The letter goes on to point out that this latest incarnation of an Internet control bill makes little more than “cosmetic changes to CISPA":
CISA presents many of the same problems the Administration previously identified with CISPA in its veto threat. Privacy experts have pointed out how CISA would damage the privacy and civil liberties of users. Language in CISA, like CISPA, also bypasses the Administration’s previously stated preference of having a civilian agency lead U.S. cybersecurity efforts in favor of automatic and simultaneous transfer of cybersecurity information to U.S. intelligence agencies, like the National Security Agency.
In a blog post announcing its contribution to the letter, EFF says of CISA:
The bill fails to provide privacy protections for Internet users and allows information sharing in a wide variety of circumstances that could potentially harm journalists and whistleblowers. Like its previous iterations, it also contains overbroad immunity from lawsuits for corporations that share information. As the letter points out, it even contains “a broad new categorical exemption from disclosure under the Freedom of Information Act, the first since the Act’s passage in 1966.”
This is similar to the group’s criticism of CISPA. In 2013, EFF said that the data the government is targeting with CISPA included medical records, credit reports, and most other “personally identifiable information” that might be caught in a cybersecurity net.
As pointed out above, the National Security Agency (NSA) is the primary beneficiary of all this data mining masquerading as cybersecurity.
Agents of this domestic surveillance mammoth would need no warrant before approaching Internet companies with requests for their customers’ otherwise private information.
Regarding CISA, EFF claims it “jeopardizes the foundation of cybersecurity by improperly pitting human rights against security.”
The signatories to the letter to the president urging him to veto CISA recommend adoption of a bill that “would both defend and extend civil liberties and the right to privacy of users globally.”
Defense of civil liberty — even in cyberspace — is crucial, especially in light of President Obama’s insistence that “the cyber threat is one of the most serious economic and national security challenges we face as a nation” and that “America's economic prosperity in the 21st century will depend on cybersecurity.”
As is the case with CISA and so many other federal programs that are steadily and stealthily chipping away at our civil liberties that are the very foundation of our Republic, the will in Washington is to place every aspect of the lives of every American under the close watch of the federal government.
Accordingly, CISA, despite its many unconstitutional provisions, seems tailored this time to garner just enough support in Congress to actually make it to the president’s desk.

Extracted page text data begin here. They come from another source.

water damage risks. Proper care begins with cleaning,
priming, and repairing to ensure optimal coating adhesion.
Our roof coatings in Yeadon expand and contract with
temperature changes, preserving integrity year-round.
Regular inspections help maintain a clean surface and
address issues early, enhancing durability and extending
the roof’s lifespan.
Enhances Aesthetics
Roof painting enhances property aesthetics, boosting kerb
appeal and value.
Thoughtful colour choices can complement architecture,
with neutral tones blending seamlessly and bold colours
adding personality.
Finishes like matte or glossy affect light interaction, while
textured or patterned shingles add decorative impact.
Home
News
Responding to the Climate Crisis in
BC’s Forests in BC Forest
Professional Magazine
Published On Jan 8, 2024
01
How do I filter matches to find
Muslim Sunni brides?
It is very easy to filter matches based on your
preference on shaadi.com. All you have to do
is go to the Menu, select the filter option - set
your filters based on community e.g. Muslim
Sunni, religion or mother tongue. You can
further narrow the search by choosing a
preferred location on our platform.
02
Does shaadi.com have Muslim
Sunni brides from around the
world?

And, contrary to President Obama’s declaration that American prosperity depends on cybersecurity, friends of freedom know that the perpetuation of our Republic and the rights we enjoy depends on a return to first principles of liberty and a fearless defense of the Constitution that stands as sentinel of the natural rights granted to all men by their Creator.
For now, government monitoring of the Internet as authorized by CISA seems rejuvenated while Internet privacy slouches closer to death.